Nesta perspectiva, Keira Knightley é ainda pior ao compor Sabrina com trejeitos caricaturais absurdos e deslocados, como suas constantes risadinhas no início, sua tremedeira ou seus gritos desesperados. A atriz ainda é desconcertante ao se contorcer de todas as maneiras imagináveis no primeiro ato e remeter a sua respiração a algo que talvez seria mais pertinente num fingimento de orgasmo, por exemplo. Ciente disto, é no mínimo curioso notar que até Cronenberg, sabendo das limitações da atriz, não tenta demonstrar a evolução da personagem durante o tratamento – algo salientado pela utilização do recurso simples e precário: “dois anos depois...”.

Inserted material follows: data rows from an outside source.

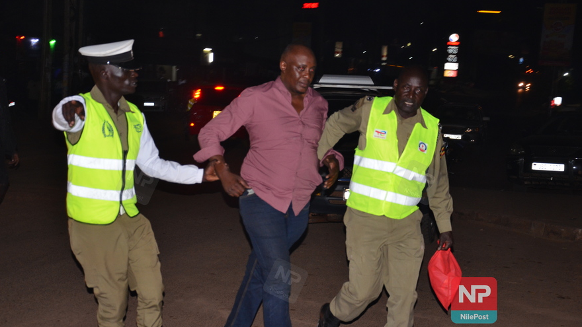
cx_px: 294
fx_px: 1188
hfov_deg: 27.5
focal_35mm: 77
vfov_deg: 15.7
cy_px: 168
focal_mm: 48
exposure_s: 1/60
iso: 800
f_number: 4.8
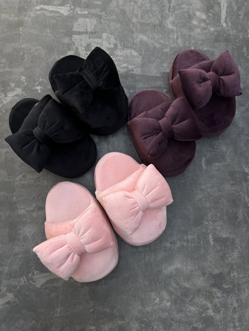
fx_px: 249
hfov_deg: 53.1
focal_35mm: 26
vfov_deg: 67.3
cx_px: 124
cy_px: 166
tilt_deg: -79.8
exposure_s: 1/572
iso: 50
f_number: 1.5
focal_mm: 5.7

Por outro lado, Viggo Mortensen impressiona pela naturalidade ao personificar Sigmund Freud e a maneira com que posta sua voz. Um bom exemplo é o modo como o personagem se altera e o alto controle de temperamento, além da calma com que profere uma ofensa a alguém ou alguma coisa. Assim, torna-se sempre fascinante observar a maneira de agir de Freud em determinados momentos da narrativa, como quando se sente desconfortável ao entrar no barco de Jung ou o olhar suplicante, em uma das várias discussões entre os dois analistas, buscando o bom senso do amigo. Ao passo que Vincent Cassel é competente ao compor Gross como alguém inquieto e que sempre está preocupado com algo.

Deixando suas melhores cartas para o final, Cronenberg consegue não apenas fechar todas suas subtramas no terceiro ato, como também dar substância para tudo que havíamos visto na narrativa até então. Do mesmo modo, o diretor ainda nos proporciona um plano excepcional ao mostrar Freud e Jung de lados opostos de uma mesa de debate, evidenciando as diferenças dos dois. E mesmo que aqui o lado obscuro ou macabro de Cronenberg não é apresentado, não dá para não notar que vimos mais um filme do diretor quando nos deparamos com Sabrina, depois de um ato sexual, afirmando: “há um poema do Lermontov que não sai da minha cabeça...”.